Что–то все же с Ростиком не так… Не так что–то с Ростиком…
Что у нас в затылках?.. Там, сзади, по ощущению — будто бы и мозгов никаких нет, все, вроде, по бокам и спереди.
А живем задним умом…
Так ничем живем?.. Пустотой?..
— Болтаешь лишь бы что. Обошлось, проехали.
— Ничего не обошлось… Я нормальным буду?.. Что тебе доктор сказал?..
— Как ты можешь быть нормальным? Когда ты был нормальный?..
Интонация верная: была бы какая–нибудь опасность — разве б я так вот с ним говорил?..
Ростик малость успокоился.
— Все жизнь я был нормальным… А жил с ненормальными.
Про себя я то же самое думаю.
Атлас нужно посмотреть анатомический. Голову. А то, когда смотрю, так по привычке — ниже.

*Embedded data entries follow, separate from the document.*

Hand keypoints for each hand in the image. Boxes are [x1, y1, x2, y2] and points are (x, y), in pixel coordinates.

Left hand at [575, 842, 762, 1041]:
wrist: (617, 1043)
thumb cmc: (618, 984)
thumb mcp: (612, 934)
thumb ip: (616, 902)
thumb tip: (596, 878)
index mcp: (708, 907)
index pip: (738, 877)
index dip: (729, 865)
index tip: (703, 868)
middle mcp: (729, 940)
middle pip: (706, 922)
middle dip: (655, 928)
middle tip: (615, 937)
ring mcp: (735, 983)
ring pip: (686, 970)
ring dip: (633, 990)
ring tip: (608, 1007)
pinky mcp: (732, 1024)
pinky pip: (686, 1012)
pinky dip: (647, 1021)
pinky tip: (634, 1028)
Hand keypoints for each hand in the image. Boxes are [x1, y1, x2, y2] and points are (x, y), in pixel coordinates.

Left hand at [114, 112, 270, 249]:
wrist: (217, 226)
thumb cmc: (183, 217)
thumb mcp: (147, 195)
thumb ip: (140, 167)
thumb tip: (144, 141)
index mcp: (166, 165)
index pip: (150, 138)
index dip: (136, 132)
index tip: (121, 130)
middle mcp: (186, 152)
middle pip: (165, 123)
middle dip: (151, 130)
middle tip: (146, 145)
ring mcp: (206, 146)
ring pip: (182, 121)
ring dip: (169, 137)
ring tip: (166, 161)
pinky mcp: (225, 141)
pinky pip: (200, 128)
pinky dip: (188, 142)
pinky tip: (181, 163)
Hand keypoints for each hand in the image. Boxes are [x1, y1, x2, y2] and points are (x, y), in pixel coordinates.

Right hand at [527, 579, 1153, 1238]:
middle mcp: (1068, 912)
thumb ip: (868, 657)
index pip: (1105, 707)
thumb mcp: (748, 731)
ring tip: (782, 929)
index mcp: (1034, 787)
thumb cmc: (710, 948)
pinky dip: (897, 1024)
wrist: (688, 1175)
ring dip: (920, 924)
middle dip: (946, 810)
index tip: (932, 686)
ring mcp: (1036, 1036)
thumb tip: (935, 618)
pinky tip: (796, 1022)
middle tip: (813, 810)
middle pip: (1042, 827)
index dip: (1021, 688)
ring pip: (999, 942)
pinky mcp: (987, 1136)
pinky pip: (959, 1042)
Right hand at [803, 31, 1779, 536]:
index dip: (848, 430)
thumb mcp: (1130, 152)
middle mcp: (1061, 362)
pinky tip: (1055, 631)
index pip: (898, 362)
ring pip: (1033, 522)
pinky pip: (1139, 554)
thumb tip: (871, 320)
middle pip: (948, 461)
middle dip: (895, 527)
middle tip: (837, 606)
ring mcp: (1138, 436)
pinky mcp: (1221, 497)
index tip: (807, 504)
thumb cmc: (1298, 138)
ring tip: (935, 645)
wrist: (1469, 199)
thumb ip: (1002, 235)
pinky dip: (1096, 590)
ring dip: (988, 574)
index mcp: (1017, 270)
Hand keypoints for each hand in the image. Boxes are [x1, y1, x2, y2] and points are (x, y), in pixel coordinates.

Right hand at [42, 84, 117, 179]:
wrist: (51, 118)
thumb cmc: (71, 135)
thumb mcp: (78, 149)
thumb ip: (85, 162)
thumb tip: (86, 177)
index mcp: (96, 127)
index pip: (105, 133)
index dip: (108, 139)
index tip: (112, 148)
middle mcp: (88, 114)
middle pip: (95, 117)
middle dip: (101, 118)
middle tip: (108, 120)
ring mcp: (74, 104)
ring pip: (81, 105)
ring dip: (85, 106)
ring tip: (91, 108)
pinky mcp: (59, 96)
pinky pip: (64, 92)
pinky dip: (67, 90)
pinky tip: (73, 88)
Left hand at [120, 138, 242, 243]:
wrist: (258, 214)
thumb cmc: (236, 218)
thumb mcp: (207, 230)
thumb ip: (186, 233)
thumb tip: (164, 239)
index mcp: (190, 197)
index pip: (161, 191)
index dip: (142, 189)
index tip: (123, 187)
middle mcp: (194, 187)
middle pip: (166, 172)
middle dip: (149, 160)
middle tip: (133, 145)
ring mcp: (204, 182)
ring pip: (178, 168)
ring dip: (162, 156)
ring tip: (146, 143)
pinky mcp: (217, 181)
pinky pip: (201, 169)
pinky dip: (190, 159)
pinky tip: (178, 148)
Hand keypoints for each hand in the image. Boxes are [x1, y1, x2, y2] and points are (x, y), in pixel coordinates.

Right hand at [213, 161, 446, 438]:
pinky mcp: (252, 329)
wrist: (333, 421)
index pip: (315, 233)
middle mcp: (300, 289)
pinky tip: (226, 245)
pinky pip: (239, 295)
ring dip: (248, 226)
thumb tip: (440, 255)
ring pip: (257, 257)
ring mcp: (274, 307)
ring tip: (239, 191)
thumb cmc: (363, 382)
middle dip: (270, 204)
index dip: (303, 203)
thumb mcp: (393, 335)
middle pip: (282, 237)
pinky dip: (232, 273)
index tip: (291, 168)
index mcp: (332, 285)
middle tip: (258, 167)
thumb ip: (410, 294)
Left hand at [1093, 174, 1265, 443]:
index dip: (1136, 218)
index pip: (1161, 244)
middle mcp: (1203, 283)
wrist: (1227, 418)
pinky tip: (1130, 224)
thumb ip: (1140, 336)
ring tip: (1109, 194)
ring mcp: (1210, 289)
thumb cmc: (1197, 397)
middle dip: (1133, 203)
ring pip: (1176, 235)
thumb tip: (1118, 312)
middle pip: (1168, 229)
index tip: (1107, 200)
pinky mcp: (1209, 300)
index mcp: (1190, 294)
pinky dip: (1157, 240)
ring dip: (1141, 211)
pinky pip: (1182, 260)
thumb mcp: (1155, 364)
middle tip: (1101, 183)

— Черепок срастется — и выпишут тебя… Пойду, нельзя тебе утомляться.
— Иди… — и только сейчас Ростик заметил, как я одет. — Ты почему в халате?
— Мода изменилась, пока тебя не было… — Ростик опять заволновался. — Да не пускали без халата, строго здесь… Отдыхай, завтра зайду.
— Бананов принеси, — глядя так, словно в последний раз видимся, попросил Ростик. — В бананах ферменты такие — кости быстрей срастаются.
Ага, как в мумиё… «Возьмите живого петуха, сверните голову, помажьте, приставьте — и петух закукарекает».
Так писали про мумиё… В газете, я читал — и время было советское.
Затем возьмите мертвого петуха…
Ростик выживет, если про ферменты думает. И я, может быть, жив буду, если думаю про Зиночку.
Лабух будет кукарекать, что ему не откручивай…
В коридоре у выхода на лестницу, недалеко от моей палаты, топчется милиционер. Это наш участковый, мы знакомы. Но не насколько, чтобы он притопал меня проведать.